The first thing to do is to highlight which referrals from SU are paid and which are organic. To do this, I amend the landing page of my campaign by adding a parameter to the end of the landing page URL for example:

http://www.clickqualityconsultant.com/?source=su

Note that I use su rather than stumbleupon. Using the term stubleupon in paid ads is against their editorial policy and your ad will be rejected.

Next I analyse that traffic with an analytics package. For the purpose of this post I am using Google Analytics, it is free and very simple to use. Installing GA is relatively simple. To collect metrics you will need to create an account and then install a piece of JavaScript code onto every page you want to monitor. I have the code installed into the footer of my wordpress theme so that every page is monitored. Please refer to the Analytics site for details on installation.

Once my SU ad is running and I have collected a decent enough number of clicks for statistical analysis (a couple of hundred should suffice) I move onto the process of identifying the quality of those clicks.

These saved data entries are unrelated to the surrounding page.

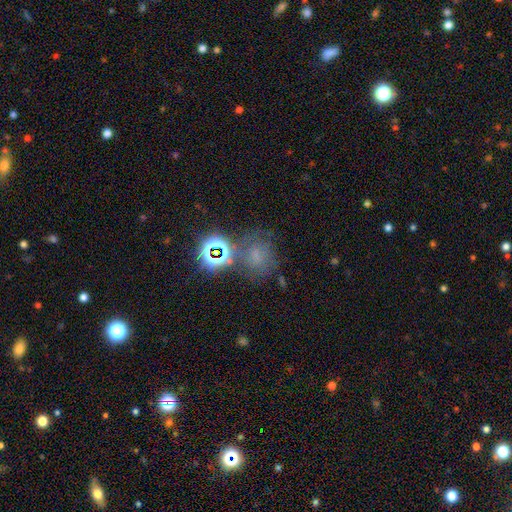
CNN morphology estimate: type=smooth (47%); merging=none (54%).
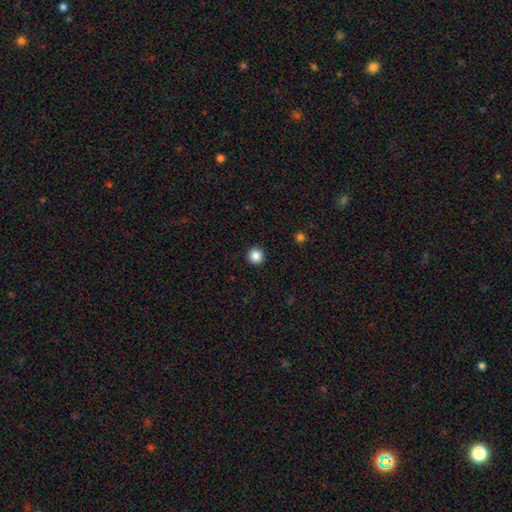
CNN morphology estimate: smooth_or_featured: smooth (p=0.86) [alt: star or artifact p=0.10]
how_rounded: round (p=0.95) [alt: in between p=0.04]
merging: none (p=0.94) [alt: minor disturbance p=0.04]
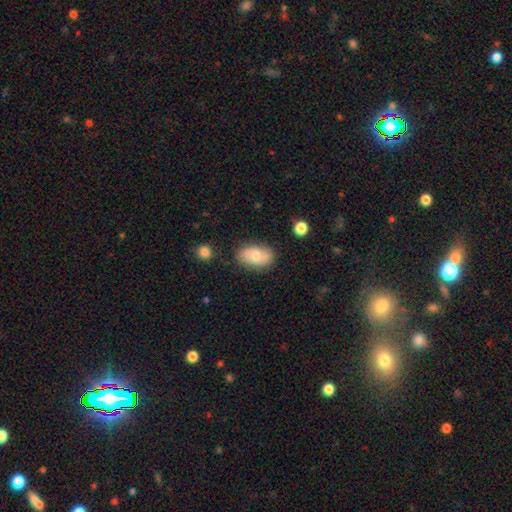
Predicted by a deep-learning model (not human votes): The model was most divided on "smooth or featured": smooth: 65%, featured or disk: 28%, star or artifact: 7%. More confident: how rounded — in between (91%); merging — none (75%).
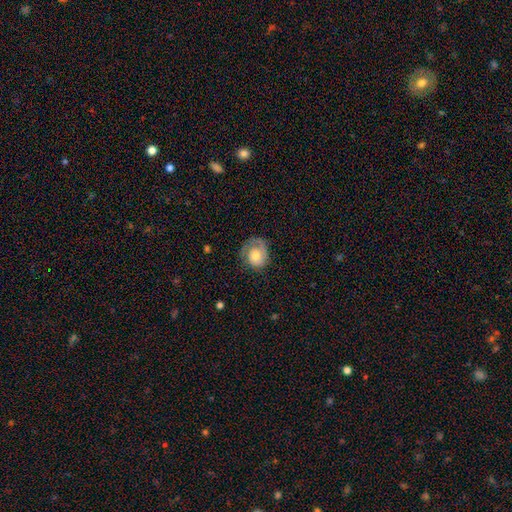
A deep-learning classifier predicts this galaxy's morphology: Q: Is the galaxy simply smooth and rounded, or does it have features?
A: featured or disk — 51%.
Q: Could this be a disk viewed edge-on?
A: no — 97%.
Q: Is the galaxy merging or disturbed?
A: none — 58%.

From the analytics package I can get an overview of the landing pages on my site, as we can see from the screen dump I received 179 clicks from StumbleUpon

Drilling down into this metrics I am presented with the behaviour of the visitors from the stumble upon source

This give me good and bad news, only 12.35% of the visitors are bouncing away from my site immediately, there is a certain level of stickiness about the page and people on average are spending 41 seconds on my landing page. I am getting the engagement I was looking for, the disappointing side of this campaign is that nearly 90% of the visitors are reading one page and then leaving, there is no depth to their visit. That is the area I would focus on improving.

I think my problem is that I am sending Stumblers to my home page rather than to a specific landing post which can draw readers in more deeply.

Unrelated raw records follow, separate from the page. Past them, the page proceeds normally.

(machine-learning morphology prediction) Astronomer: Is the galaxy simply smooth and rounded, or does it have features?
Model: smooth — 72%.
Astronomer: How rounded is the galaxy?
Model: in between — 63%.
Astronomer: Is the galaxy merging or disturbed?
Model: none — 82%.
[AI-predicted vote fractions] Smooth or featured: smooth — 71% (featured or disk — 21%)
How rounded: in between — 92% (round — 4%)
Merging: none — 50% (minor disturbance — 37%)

Do I think I was getting good quality clicks from SU? Not really, the action I want is for visitors to move from the content into my consulting page. I would probably be better served sending traffic directly to that page rather than the home page.

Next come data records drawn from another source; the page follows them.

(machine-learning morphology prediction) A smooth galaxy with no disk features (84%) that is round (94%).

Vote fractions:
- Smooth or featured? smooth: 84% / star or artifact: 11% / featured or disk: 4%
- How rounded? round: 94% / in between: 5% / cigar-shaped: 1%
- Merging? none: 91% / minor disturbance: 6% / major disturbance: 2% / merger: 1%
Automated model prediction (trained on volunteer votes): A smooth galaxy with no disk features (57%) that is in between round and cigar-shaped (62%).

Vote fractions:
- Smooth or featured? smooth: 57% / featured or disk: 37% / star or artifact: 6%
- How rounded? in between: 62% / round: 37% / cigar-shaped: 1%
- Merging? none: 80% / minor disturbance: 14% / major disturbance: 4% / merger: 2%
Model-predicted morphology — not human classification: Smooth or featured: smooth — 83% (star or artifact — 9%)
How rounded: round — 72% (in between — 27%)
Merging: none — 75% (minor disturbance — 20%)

Using this information I could the split test another landing page with a different source parameter and see how the two stack up against one another.

How do you decide if SU works for you? I would say the following metrics need to be analysed for your campaign:

  • Bounce rate – are visitors staying or moving on straight away. A sub 50% bounce rate is good
  • Length of visit – How long are people engaging on your sit, if it is only a second or two, less than the time it takes to read you posts, this is a bad sign?
  • Depth of visit – Are people reading more than one posts, have you caught the readers attention?
  • Goals – Google analytics has the option which allows you to set goals, in this example the goal was to move from the landing page to my consulting page. My research suggests that a 1% conversion rate of visits to goals is the minimum you should look for.

I have used this method across a number of different platforms including Facebook social ads, and when I buy advertising banner space. Monitoring and testing the quality of your paid advertising is the key to a good return on investment. If you don’t get the quality you need from that advertising source, drop the campaign and spend your money on quality clicks. If SU is poor consider Adwords, Yahoo, Facebook, MySpace or one of the many other paid internet marketing programmes.

Can I add a caveat to close this post? You may be tempted to use this method to reconcile the number of clicks paid for to the number of clicks received, but I would say that Google Analytics data can be wrong due to people running their browser with JavaScript disabled. If the code on you page is not activated, then no visit data will be captured. Click fraud investigations require log file analysis tools to ensure the validity of your claims.

Test your quality, make incremental changes and test again. This is the way to get the best bang for your buck.